The Kiddie Tax: Limits on Shifting Unearned Income to Children

Learn about the kiddie tax and changes under the Tax Cuts and Jobs Act.

For a long time, a popular tax-saving strategy for high-income families was to funnel unearned income through their children to reduce their overall taxes. The IRS has never been thrilled with this practice, and adopted the "kiddie" tax in the 1980s to limit its effectiveness by taxing certain amounts of children's unearned income at a very high rate. The Tax Cuts and Jobs Act (TCJA), the massive tax reform law that took effect in 2018, did not do away with the kiddie tax; however, it simplified it and changed the tax rates children must pay on their unearned income.

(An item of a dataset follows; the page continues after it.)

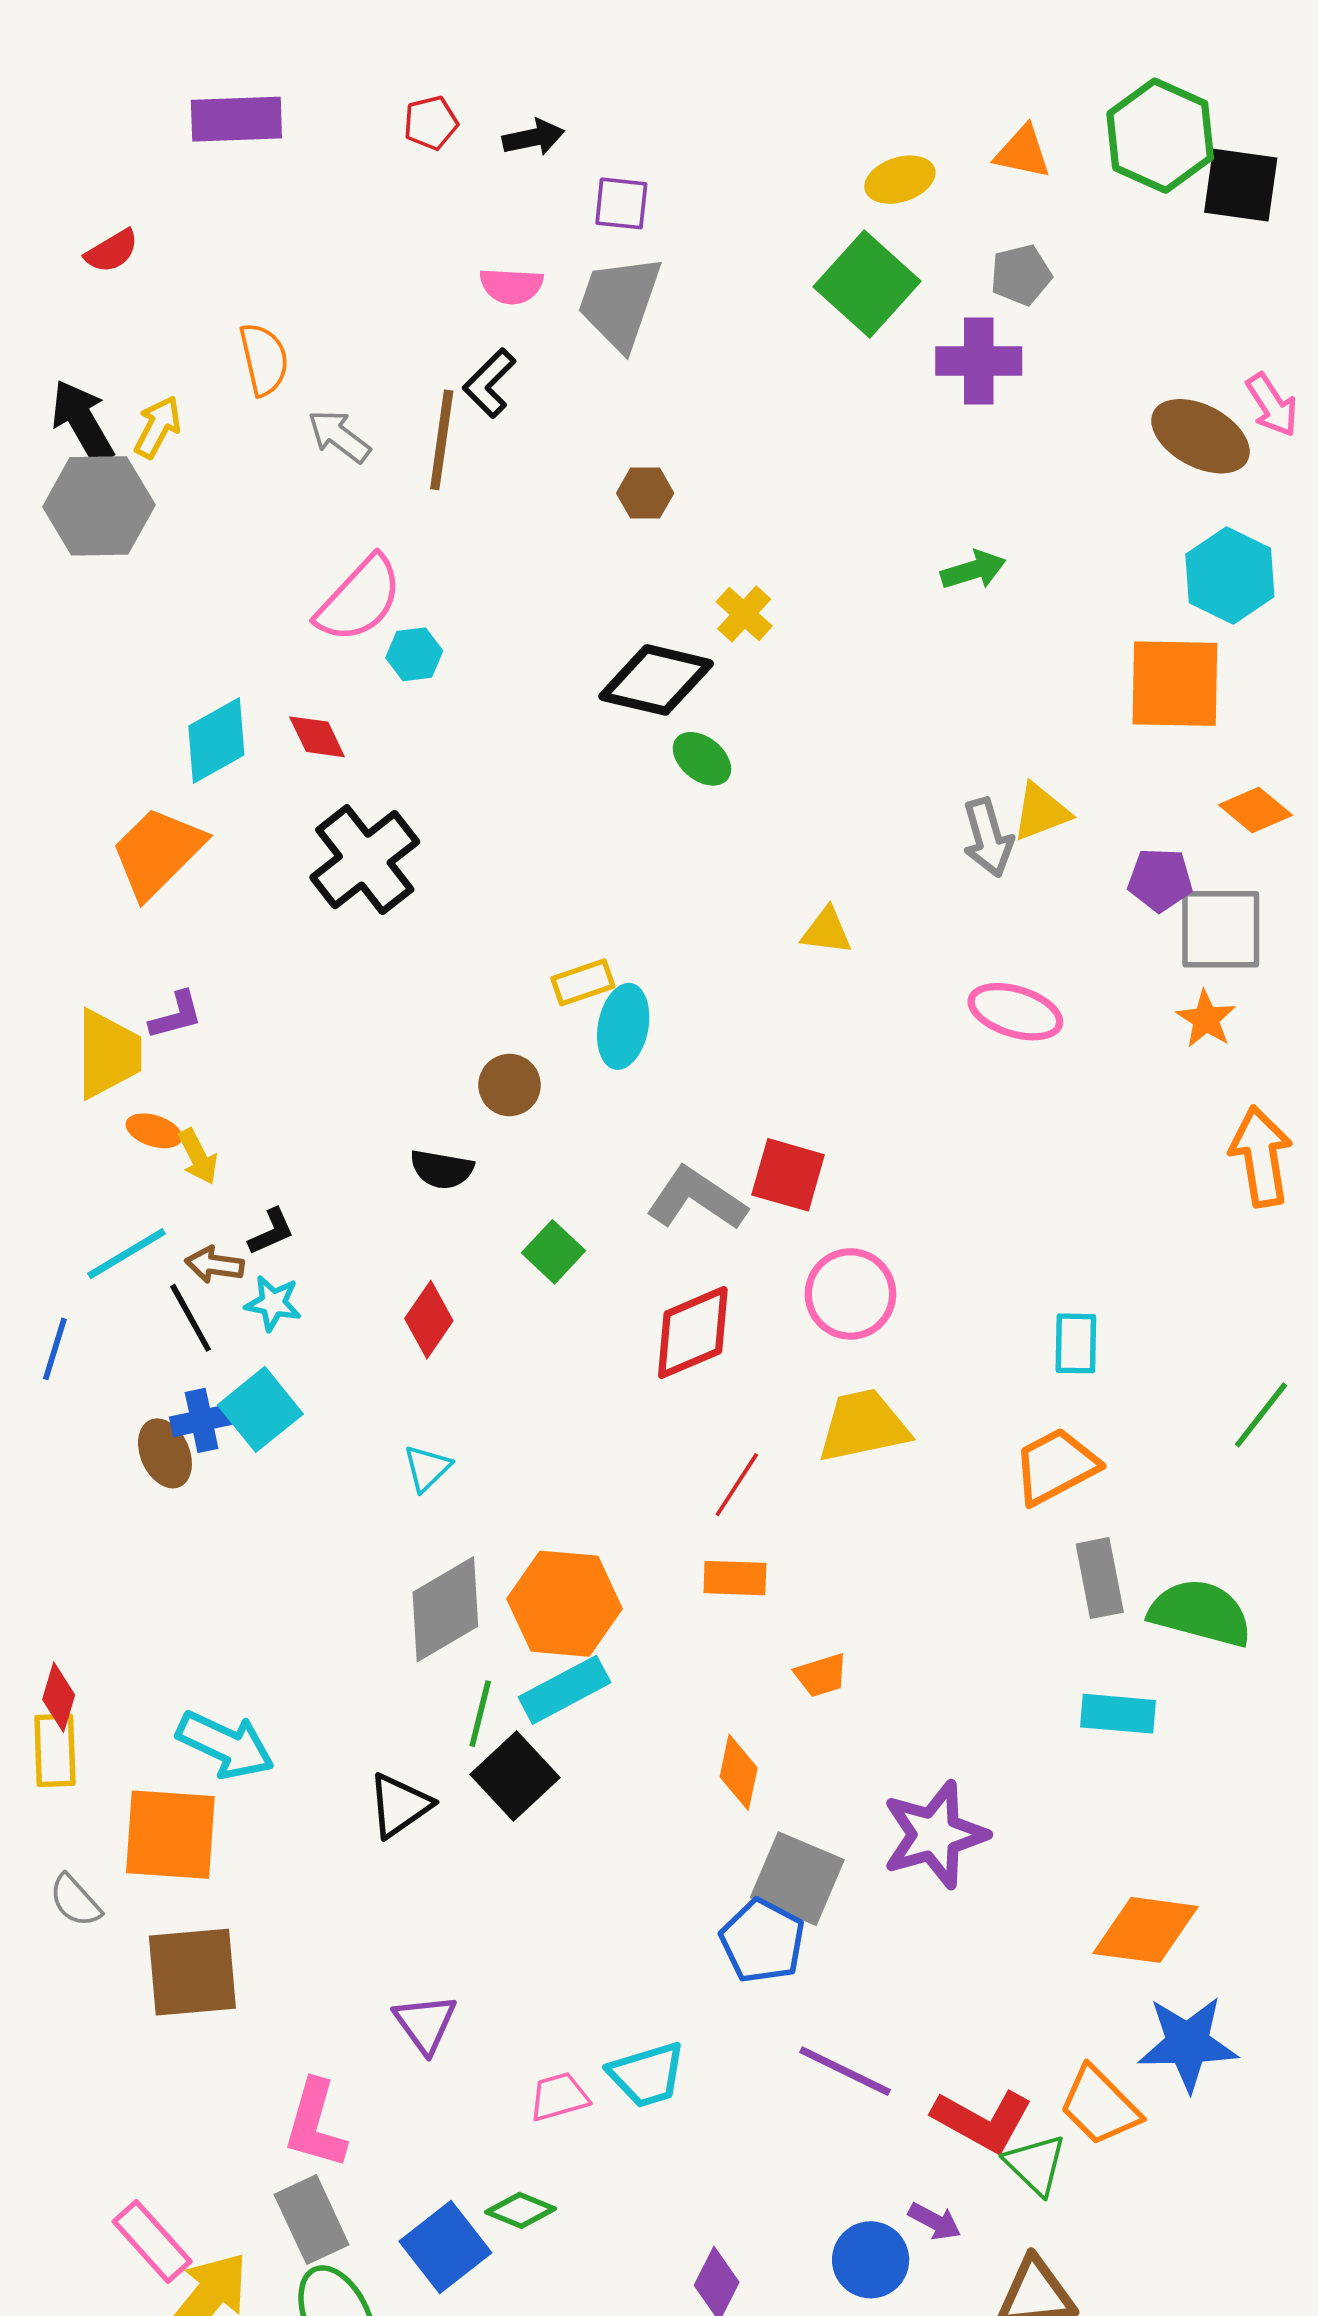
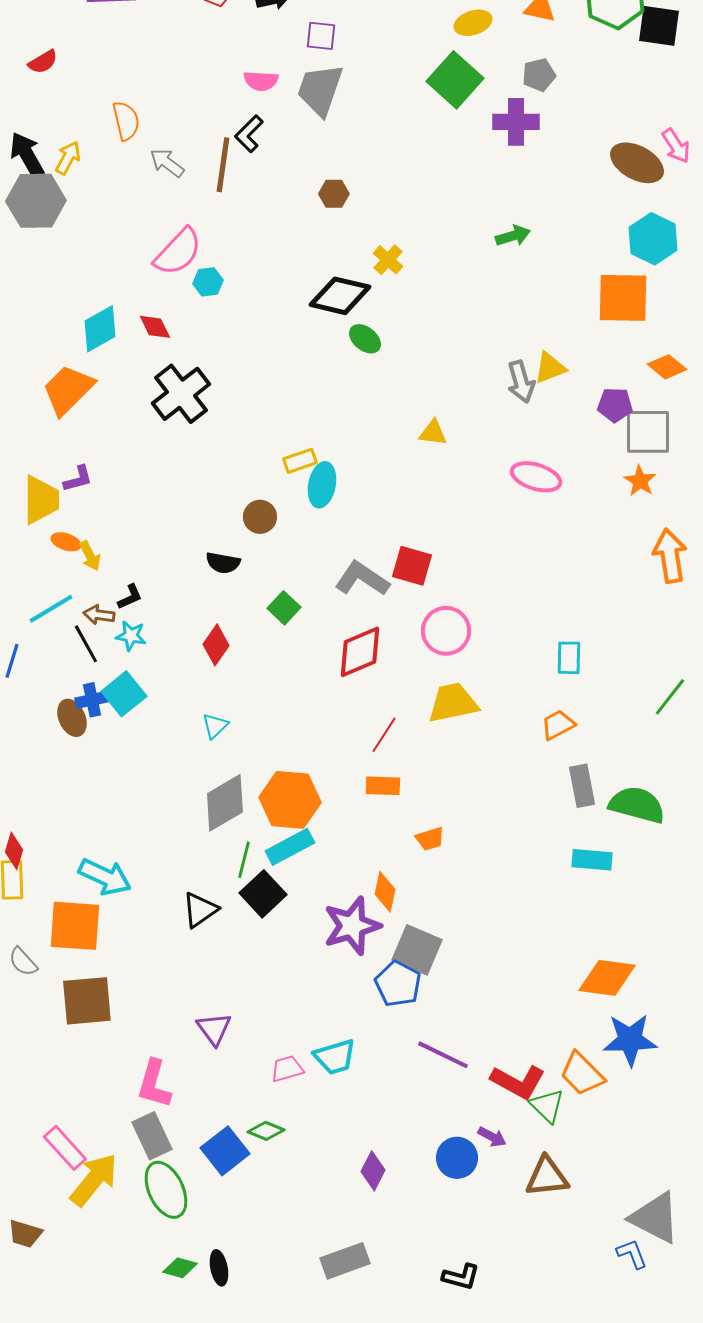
orange trapezoid: (1056, 1466) -> (558, 725), size x0.7
purple star: (935, 1835) -> (352, 926), moved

Who Does the Kiddie Tax Apply To?

The kiddie tax only applies to:

  • children under 19 years of age, and
  • children aged 19 through 23 who are full-time students and whose earned income does not exceed half of the annual expenses for their support.

A child who turns 20 (or 24) by the end of the tax year is not subject to the kiddie tax. To be considered a student, a child must attend school full time during at least five months of the year. It doesn't matter whether the child is claimed as a dependent on the parent's return. However, the tax does not apply to a child under 24 who is married and files a joint tax return.

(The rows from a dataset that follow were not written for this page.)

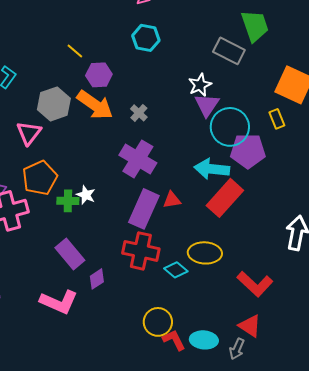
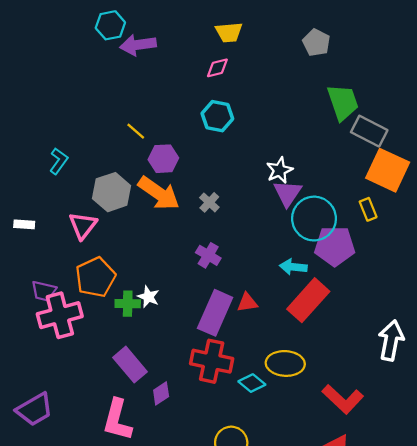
gray rectangle: (229, 51) -> (369, 131), moved
purple cross: (138, 159) -> (208, 255), size x0.6
cyan arrow: (212, 169) -> (293, 267), size x0.7
pink L-shape: (59, 302) -> (117, 420), turned 81

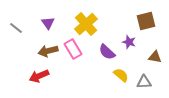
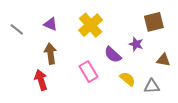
purple triangle: (48, 23) -> (50, 24), turned -32
pink rectangle: (73, 49) -> (88, 72), moved
brown arrow: (48, 51) -> (50, 54), turned 96
red arrow: (39, 76) -> (41, 80), turned 96

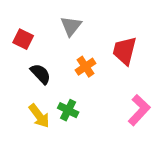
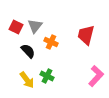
gray triangle: (71, 26) -> (35, 26), moved
orange cross: (85, 67) -> (51, 42), moved, turned -32

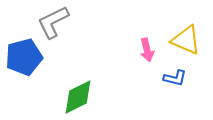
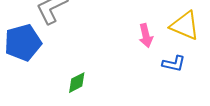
green diamond: (78, 97) -> (77, 83), size x0.6

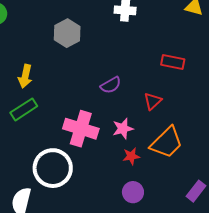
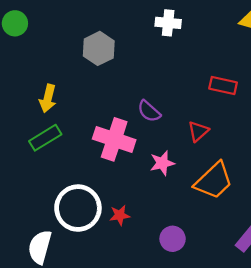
purple semicircle: (111, 85) -> (149, 111), turned 70
pink cross: (81, 129) -> (114, 139), moved
red star: (131, 156) -> (120, 215), moved

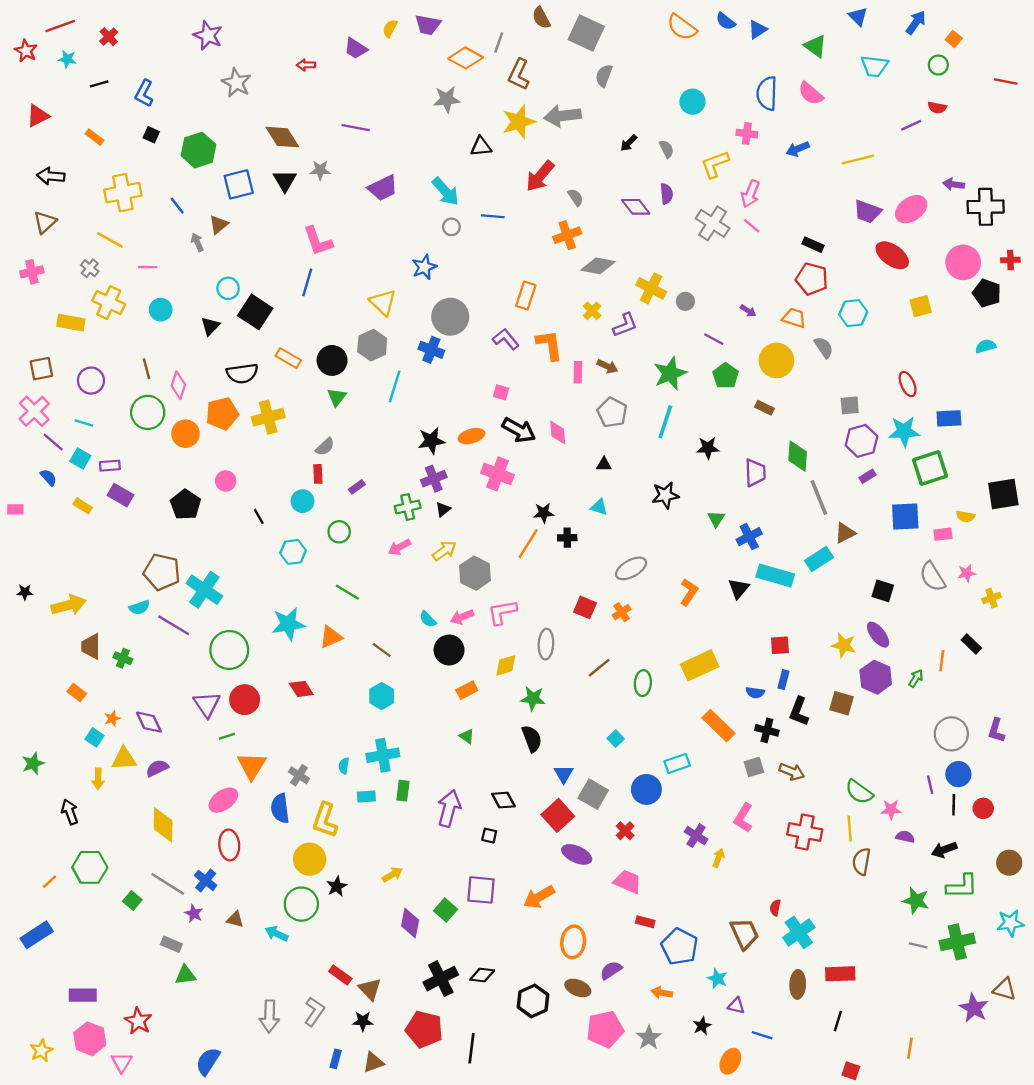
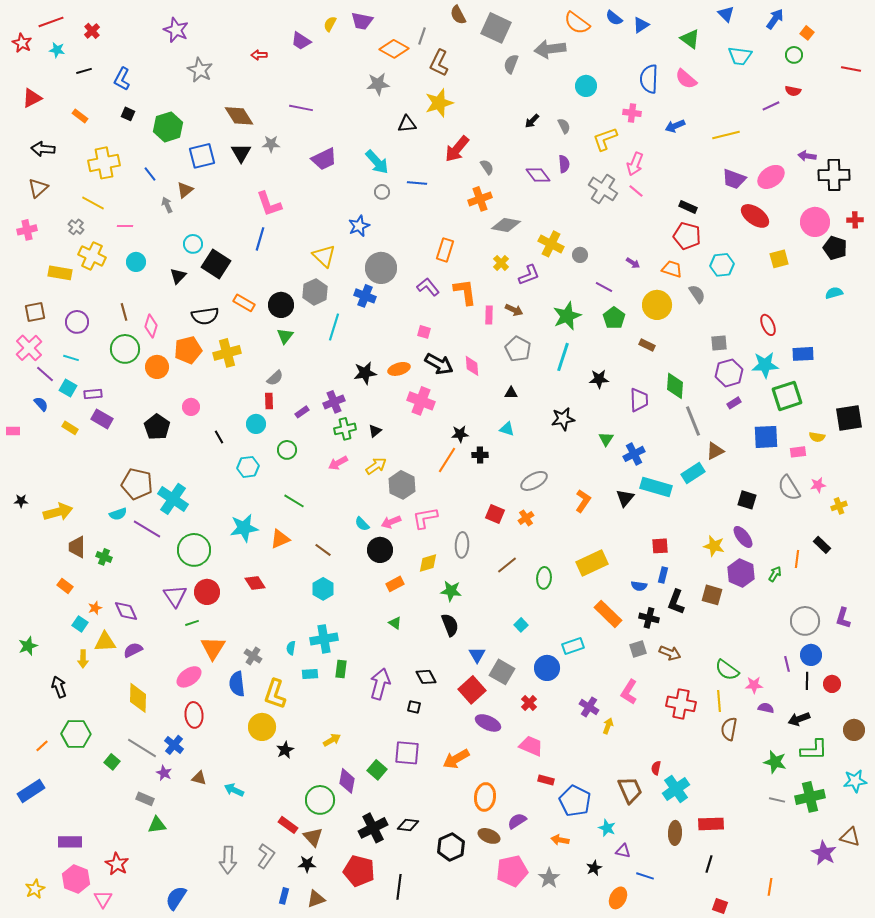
gray arrow: (562, 116) -> (550, 49), moved
purple cross: (434, 479) -> (334, 402), moved
green circle: (301, 904) -> (320, 800), moved

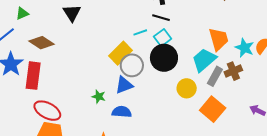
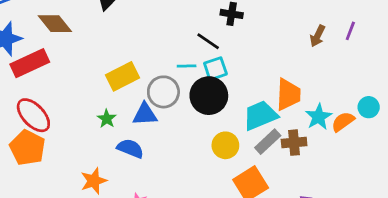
black line: (161, 18) -> (208, 41), moved
cyan line: (140, 32) -> (187, 66), moved
yellow rectangle: (121, 53) -> (122, 76), moved
red rectangle: (33, 76) -> (30, 63), turned 40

Moreover, the kiddie tax applies only to unearned income a child receives from income-producing property (or investment property), such as cash, stocks, bonds, mutual funds, and real estate. Any salary or wages that a child earns through full or part-time employment (or self-employment) are not subject to the kiddie tax rules -- that income is taxed at the child's regular income tax rate.

The Kiddie Tax Before 2018 and After 2025

Under the old law in effect before 2018, children could pay tax at their own income tax rate on unearned income they received up to a threshold amount. All unearned income that kids received above the threshold amount was taxed at their parent's highest income tax rate, if higher than the child's rate. That rate could be as high as 39.6%, compared to the 10% rate that most children would be paying. Figuring the kiddie tax could be complex. For example, if a parent had more than one child subject to the kiddie tax, the net unearned income of all the children had to be combined, and a single kiddie tax calculated. The TCJA eliminated these rules starting in 2018, but they are to return for 2026 and later.

The Kiddie Tax 2018 through 2025

For 2018 through 2025 children's unearned income is not taxed at their parents income tax rates. Instead, all net unearned income over a threshold amount--$2,200 for 2019--is taxed using the brackets and rates for trusts and estates. The 2019 rates are shown in the following chart:

Kiddie Taxable Unearned Income

Tax Rate

up to $2,600

10%

$2,601 to $9,300

24%

$9,301 to $12,750

35%

all over $12,750

37%

This greatly simplified the kiddie tax by applying a single set of tax rates to all of a child’s unearned income. Moreover, a child's tax rate is no longer affected by his or her parents’ tax situation or the unearned income of any siblings.

However, these rates can be higher than the parents’ rates which would have applied under prior law. For example, the kiddie tax rate is 37% on income over $12,750. A married couple would have to have over $612,350 in income in 2019 to pay tax at this rate. Thus, it is not advantageous to arrange your affairs so your dependent children have substantial amounts of unearned income.

On the other hand, children with smaller unearned incomes can pay less under these tax rates. For example, a child can have up to $4,800 in unearned income and pay only a 10% tax on $2,600 of it, for a $260 total tax ($4,800 unearned income - $2,200 kiddie tax floor = $2,600 income subject to kiddie tax; 10% x $2,600 = $260). Most parents pay income tax at a higher rate than 10% (married taxpayers would have to have a taxable income of $19,400 or less to pay tax at this rate).

It's important to monitor how much unearned income a child has during the year to make sure he or she avoids the high 35% or 37% brackets.

If your child has unearned income subject to the kiddie tax, he or she should file his or her own tax return with IRS Form 8615, Tax for Certain Children Who Have Unearned Income.